The Peugeot 508 is a French sedan that costs 125,000 Dirhams and three of its biggest rivals are the Honda Accord, Kia Optima, and Mazda 6. By the end of this review, you’ll learn more about the 508, its quirks, and if you should place your money on it or one of its Japanese or Korean rivals.
When it comes to the design, you’ve got to give it to them, the designers haven’t played it safe and so the Peugeot 508 ends up being bold but also totally unique. The chrome checkered grille that you see here is unique for the GT LINE model and is flanked by LED headlights that integrate distinct fangs for Daytime Running Lights.
Designed to bring excitement back into sedans, the 508 flaunts a beautiful fastback design with frameless doors and windows, gunmetal grey 19-inch alloy wheels, blacked out taillamps, and a sporty diffuser with dual exhausts.
Carrying forward the boldness of the design to the interior, the cabin of the Peugeot 508 is very modern and high-tech. The quality of materials is much better than one would expect at this price point with plenty of soft touch areas and stitched leather along the dashboard and steering wheel.
Speaking of the steering wheel, it is much, much smaller than what you would find in other cars and this compact steering has become somewhat of a trademark for the brand. While the seats are sporty and comfortable, the overall ergonomics of the cabin are far from perfect.
Due to the steering wheel being so small, most of the controls are hidden behind it, meaning you’ve got the cruise control stalk, indicator, and transmission paddle all placed within millimeters of each other. Try grabbing one, and you inevitably end up hitting all three in the process.
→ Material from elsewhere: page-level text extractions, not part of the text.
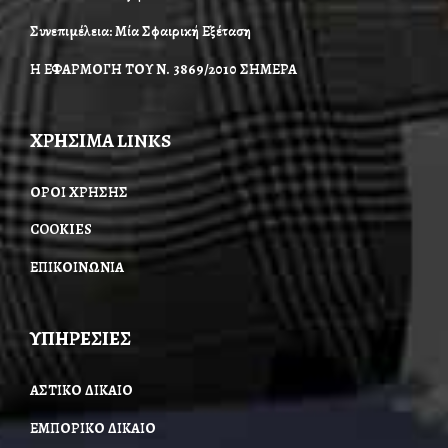
Συνεπιμέλεια: Μία Σφαιρική Εξέταση
Η ΕΦΑΡΜΟΓΗ ΤΟΥ Ν. 3869/2010 ΣΗΜΕΡΑ
ΧΡΗΣΙΜΑ LINKS
ΟΡΟΙ ΧΡΗΣΗΣ
COOKIES
ΕΠΙΚΟΙΝΩΝΙΑ
ΥΠΗΡΕΣΙΕΣ
ΑΣΤΙΚΟ ΔΙΚΑΙΟ
ΕΜΠΟΡΙΚΟ ΔΙΚΑΙΟ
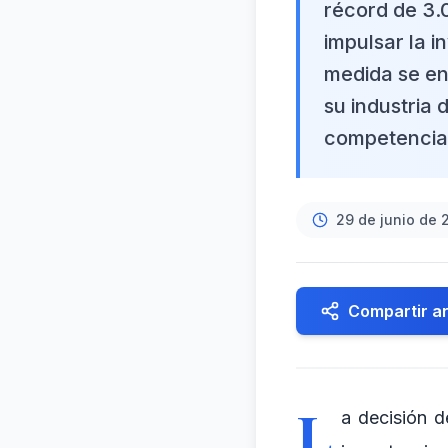
récord de 3.0
impulsar la i
medida se en
su industria
competencia 
29 de junio de 
Compartir ar
L
a decisión d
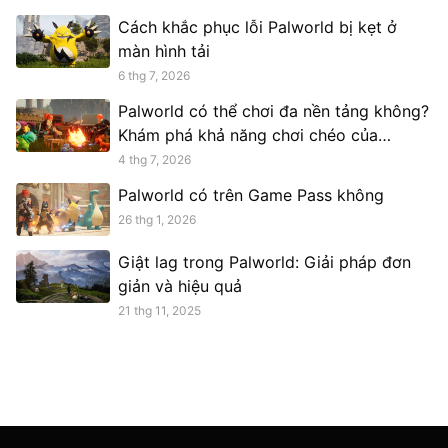
Cách khắc phục lỗi Palworld bị kẹt ở
màn hình tải
6 thg 7, 2026
Palworld có thể chơi đa nền tảng không?
Khám phá khả năng chơi chéo của
Palworld
4 thg 7, 2026
Palworld có trên Game Pass không
26 thg 1, 2026
Giật lag trong Palworld: Giải pháp đơn
giản và hiệu quả
21 thg 11, 2025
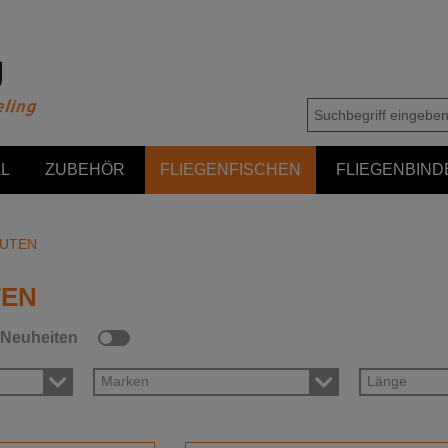
L
ZUBEHÖR
FLIEGENFISCHEN
FLIEGENBIND
RUTEN
TEN
Neuheiten
Marken
Länge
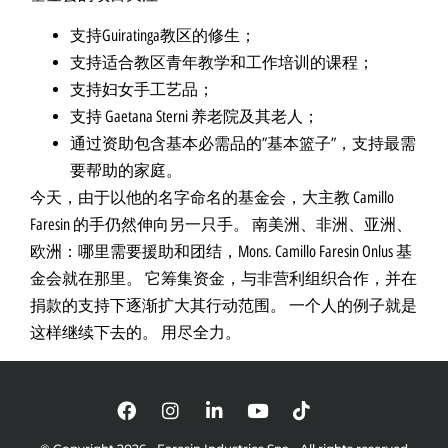
支持Guiratinga教区的修生；
支持适合教区青年教学和工作培训的课程；
支持妇女手工艺品；
支持 Gaetana Sterni 养老院及其老人；
通过资助包含基本必需品的”基本篮子”，支持最需
要帮助的家庭。
今天，由于以他的名字命名的基金会，大主教 Camillo
Faresin 的手仍然伸向另一只手。 南美洲、非洲、亚洲、
欧洲：哪里需要援助和团结，Mons. Camillo Faresin Onlus 基
金会就在那里。 它筹集资金，与非营利组织合作，并在
捐款的支持下逐渐扩大其行动范围。 一个人的例子就是
这样继续下去的。 用尽全力。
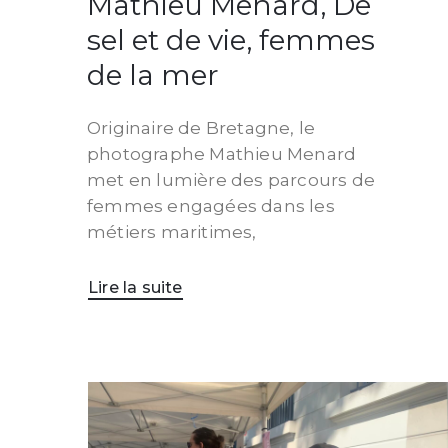
Mathieu Menard, De
sel et de vie, femmes
de la mer
Originaire de Bretagne, le
photographe Mathieu Menard
met en lumière des parcours de
femmes engagées dans les
métiers maritimes,
Lire la suite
The position of the steering wheel also creates its own set of problems. Place it high up (where you’d normally place your steering wheel) and you end up blocking your view of the dials. Put it lower down and you’re driving with the steering wheel in your lap. Meaning you’re left with no option but to sit higher or lower than you normally would.
Space in the back is a lot less than its rivals and the lack of under thigh support makes the backseats only suitable for children on long trips or adults on short ones. Having said that, there are rear A/C vents and two USB charging ports to make the journey as comfortable as possible.
For everything that seems to have gone wrong on the ergonomic front, the 508 makes up for it with an impressive set of features. We’re talking about a 12.3-inch fully digital instrument cluster that can be customized to show information most relevant to you, a 10.1-inch infotainment screen that is standard on all trims with built-in navigation, Apple CarPlay, and Android Auto Connectivity; a FOCAL audio system, panoramic roof, and massage seats for the driver and passenger with numerous patterns and intensities to choose from.
In terms of driver assistance features, there’s lane keeping assist that makes sure the 508 stays in the lane and doesn’t drift into the next one, Distance Assist which gives a visual and audible warning to the driver if they get too close to the vehicle in front, adaptive cruise control and blind spot monitoring.
The only feature that doesn’t work quite as well as I would have liked it to is the 360-degree camera. You see most cars that come equipped with a 360-degree camera, have one camera in the front, one camera in the back, and one of either side of the vehicle. But the 508 has just two cameras, one in the front and one in the back, and so what it attempts to do is stitch these two 180-degree images to create a 360-degree image. The problem is that until you move forward and backward a few times and the cameras have scanned the area, it cannot create the 360-degree image. So let’s say you’re trying to squeeze into a difficult parking space and you remember “oh yeah, let me use the 360-degree view, it would definitely make parking easier”, it wouldn’t work because it would just show you the front and back and big black boxes on either side.
165 horsepower and 240 Nm of torque is what the 1.6-liter turbocharged engine under the hood produces. What’s interesting is that not only are these figures lesser than its rivals, but other markets receive a more powerful version of the same engine and a bigger 2.0-liter unit to choose from as well. Speaking of things that aren’t available in our market, the 508 sold in the UAE is only available with a 6-speed automatic transmission while other markets receive a newer 8-speed transmission.
Pushing its power to the front wheels, the 508 does fairly well once up to highway speeds, but it is the process of reaching there that isn’t very comfortable. There is a noticeable amount of turbo lag that isn’t helped by jerky gear shifts. But while the engine and transmission definitely need some improvement, the suspension is fabulous; it’s soft and glides over bumps without any issues.
The Peugeot 508, it looks good (possibly even better than its rivals), it’s made well, and has a long list of impressive features. But at 125,000 Dirhams is it the one to have? I’m afraid not, because when spending that kind of money, the Japanese make a much stronger case for themselves.